Ore-forming fluid source of the orogenic gold deposit: Implications from a combined pyrite texture and geochemistry study

Interpretation of bulk sulfur isotope data of the orogenic gold deposit is frequently hampered by complex zoning in pyrite, which calls for in-situ determination of sulfur isotope composition of sulfide minerals. The Qiuling gold deposit, located in Qinling orogen, is representative of orogenic type and selected here to further constrain the source of sulfur (and Au) and test the current popular ore genesis models for deposits of this type. Detailed backscattered electron imaging (BSE) study is applied to characterize intragrain texture, and subsequently in-situ sulfur isotope and trace element determination using secondary ion mass spectrometry (SIMS) and laser ablation-inductively coupled plasma-mass spectrometry (LA-ICP-MS) are used to reveal sulfur and metal source and evolution of the ore-forming fluid.

Two generations of pyrite, i.e., pre-ore stage (Py1) and ore stage pyrite (Py2), were investigated in this study. In most cases, Py1 occurs as pyrite framboids, while Py2 as euhedral grains, in which Py2a as anhedral core, Py2b and Py2c as euhedral inner and outer rim, respectively. The delta S-34 values of both Py1 and Py2 have unusual wide ranges, i.e., a delta S-34 variation from - 31.1 to + 106.7 parts per thousand for Py1 (average + 0.8 parts per thousand) and from -2.7 to +24.1 parts per thousand for Py2 (average + 13.2). The distribution pattern of 834 s values in Py1 is accommodated with Rayleigh fractionation in sulfate-restricted pore water. Modeling results show that neither temperature nor oxygen fugacity change could result the variations in delta S-34 values of Py2, and contribution of both preexisting pyrite and a pulse of ore-forming fluid with delta S-34 about + 14.2 parts per thousand may be responsible for the observed variation in Py2. Such fluid may have been sourced from metamorphism of old strata such as the Neoproterozoic basement. Furthermore, Py2a shows an intimate relationship with Py1 in its delta S-34 values, indicating Py1 may have acted as part of sulfur source in the formation of Py2a.
**********
Transcribe the passage of the gold deposit study that opens with the words "Interpretation of bulk" and closes with "the ore-forming fluid.". The material that comes after this text has no part in the work.

(Saved entries)
**********
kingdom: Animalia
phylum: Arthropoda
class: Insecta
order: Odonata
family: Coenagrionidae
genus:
**********
Exercise solution >>
Interpretation of bulk sulfur isotope data of the orogenic gold deposit is frequently hampered by complex zoning in pyrite, which calls for in-situ determination of sulfur isotope composition of sulfide minerals. The Qiuling gold deposit, located in Qinling orogen, is representative of orogenic type and selected here to further constrain the source of sulfur (and Au) and test the current popular ore genesis models for deposits of this type. Detailed backscattered electron imaging (BSE) study is applied to characterize intragrain texture, and subsequently in-situ sulfur isotope and trace element determination using secondary ion mass spectrometry (SIMS) and laser ablation-inductively coupled plasma-mass spectrometry (LA-ICP-MS) are used to reveal sulfur and metal source and evolution of the ore-forming fluid.